From mid-December 1943 to late summer 1944, Lucas was a Truppenarzt (military doctor) in Auschwitz I and operating in the Auschwitz concentration camp (Gypsy camp, Theresienstadt family camp). Afterwards, he had further short-term missions in the Mauthausen concentration camp in 1944, Stutthof concentration camp in 1944, Ravensbrück concentration camp in 1944, and Sachsenhausen in January 1945, where he served in March 1945 and appeared in Berlin with a letter of recommendation from a female Norwegian prisoner from the Ravensbrück concentration camp. Before the Battle of Berlin, Lucas fled in April 1945 to the west.

On 8 December 1944, as Lagerarzt (camp doctor) and SS-Obersturmführer in Stutthof concentration camp, Lucas inspected the dead body of Justus Nussbaum, the brother of Osnabrück's famous painter Felix Nussbaum, to attest that Justus allegedly deceased in Lager-Block 13 at 6:50 a.m. on 7 December 1944 of a general cardiac insufficiency.

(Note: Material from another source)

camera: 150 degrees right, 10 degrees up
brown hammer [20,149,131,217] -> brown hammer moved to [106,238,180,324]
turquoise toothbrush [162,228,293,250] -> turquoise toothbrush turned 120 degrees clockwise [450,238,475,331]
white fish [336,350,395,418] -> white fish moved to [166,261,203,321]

His colleague in Ravensbrück, Percy Treite, said during the first Ravensbrück process about him: "Dr. Lucas was not under my responsibility, he took part in selections for the gas chamber and in shootings. After disagreements with Dr. Trommer, he went to Sachsenhausen and was sent as a punishment by all camps in Germany." The reason for this disagreement with Treite was that Lucas was issuing death certificates for the deceased prisoners from the concentration camp Uckermark, but they would never take a closer look. In addition, Treite had been present during the first shootings, after he had denied his participation, and Lucas had to take over the activities; but Lucas denied this after a few days.

==Post-war==
Immediately after the war, Lucas escaped the denazification process and immediately got a job at the city hospital in Elmshorn, first as a medical assistant, then as assistant medical director and finally as chief physician of the gynecological department. On learning of the charges against him, he lost his job in 1963 and worked in private practice.

==Auschwitz trial==
During the Frankfurt Auschwitz trials held between 1963-1965, Lucas first denied having carried out selections; he also denied that he had authorized the use of Zyklon B in the gas chambers and had supervised the killings. Testimony statements contradicted his story.

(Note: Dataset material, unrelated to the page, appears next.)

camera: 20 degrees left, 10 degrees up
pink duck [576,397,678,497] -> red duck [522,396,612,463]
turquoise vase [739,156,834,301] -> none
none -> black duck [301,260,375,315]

On the 87th day of the trial, Helen Goldmann, a Jewish girl originally from Czechoslovakia who was deported to Auschwitz in May 1944, testified that Dr. Lucas threw her two-year-old sister on the floor, selecting her mother, her sister, a second three-year-old sister, and her brother to be murdered in the gas chambers. She was told later that day, "If Doctor Lucas was at the station picking them right and left, he says, then my mother and the children are not going to be living long, they're going to be killed the same day."

On the 137th day of the trial, one of the defendants gave evidence for the first time as a witness against a co-defendant in a concentration camp trial. Former SS guard Stefan Baretzki: "I was not blind when Dr. Lucas had selected on the ramp. ... Five thousand men, he sent them to the gas [chambers] in half an hour, and today he wants to stand as a savior." Lucas now agreed that he had been involved in four selections, but claimed he had been obeying orders and had conducted the selections against his will.

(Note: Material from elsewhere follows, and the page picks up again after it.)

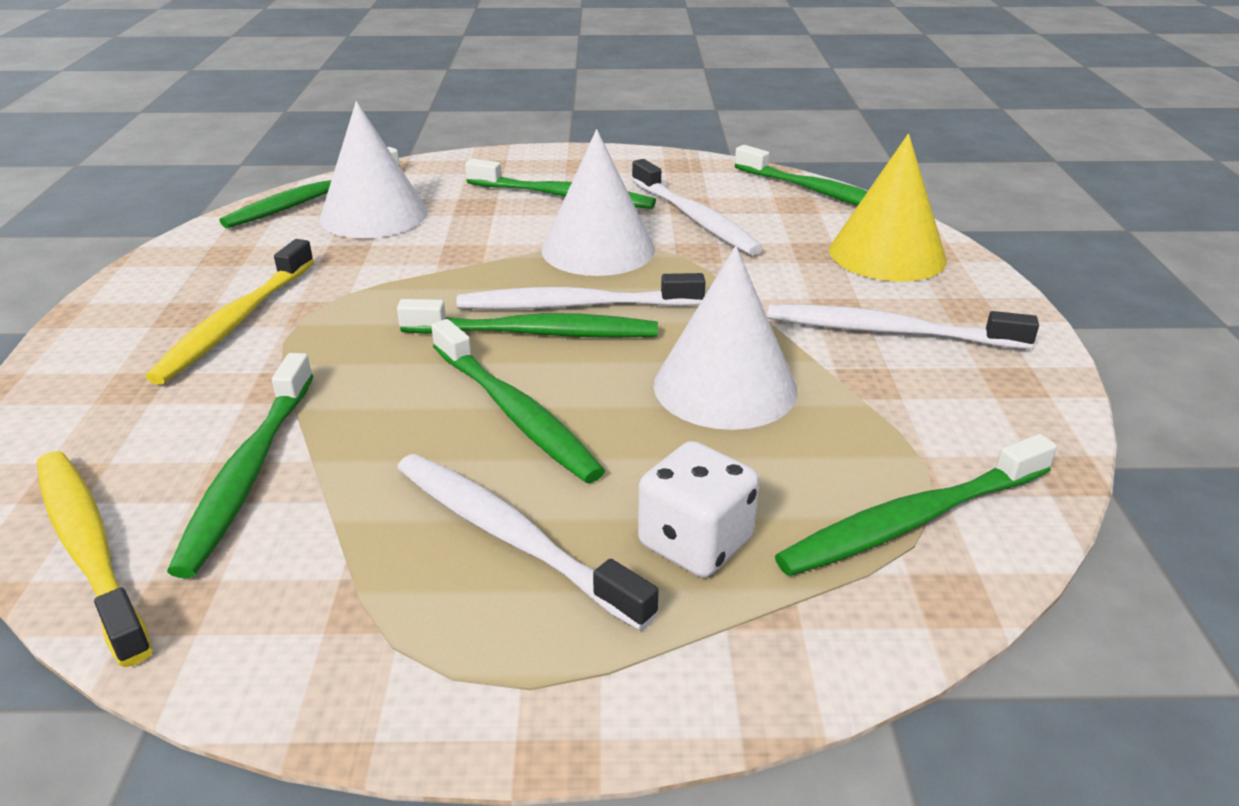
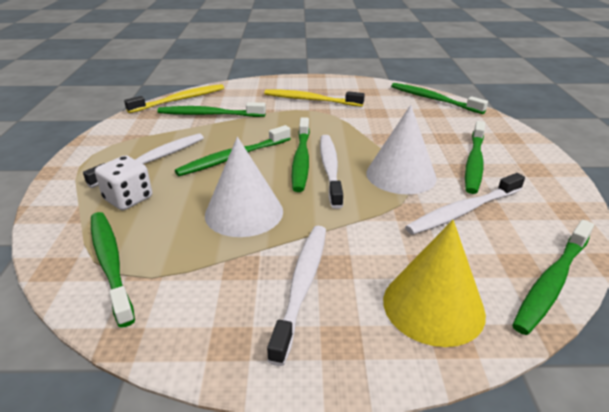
camera: 90 degrees right, 0 degrees up
white cone [320,101,428,238] -> none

The jury in Frankfurt found him guilty of selecting at least one thousand people in at least four selections, and sentenced him on 20 August 1965 to three years and three months' imprisonment. On 26 March 1968, Lucas was released from custody. When the verdict was reviewed by the Federal Supreme Court on 20 February 1969, it was decided that the question of the "compulsion at the ramp" of Auschwitz must be rethought due to the positive character image Lucas presented in the trial. On 8 October 1970, he was released. During these proceedings, many prisoners spoke positively about Lucas, while the statements that led to his earlier condemnation were judged to be based on hearsay.

Lucas was "involved in the extermination of human beings", but "did not deal with perpetrators, but only against his will", citing the so-called "putative emergency" according to § 52 StGB. Therefore, "no charge of guilt in the criminal sense" could be made.

==Later life and death==
From 1970 to 30 September 1983, he again worked in his own private practice and died on 7 December 1994.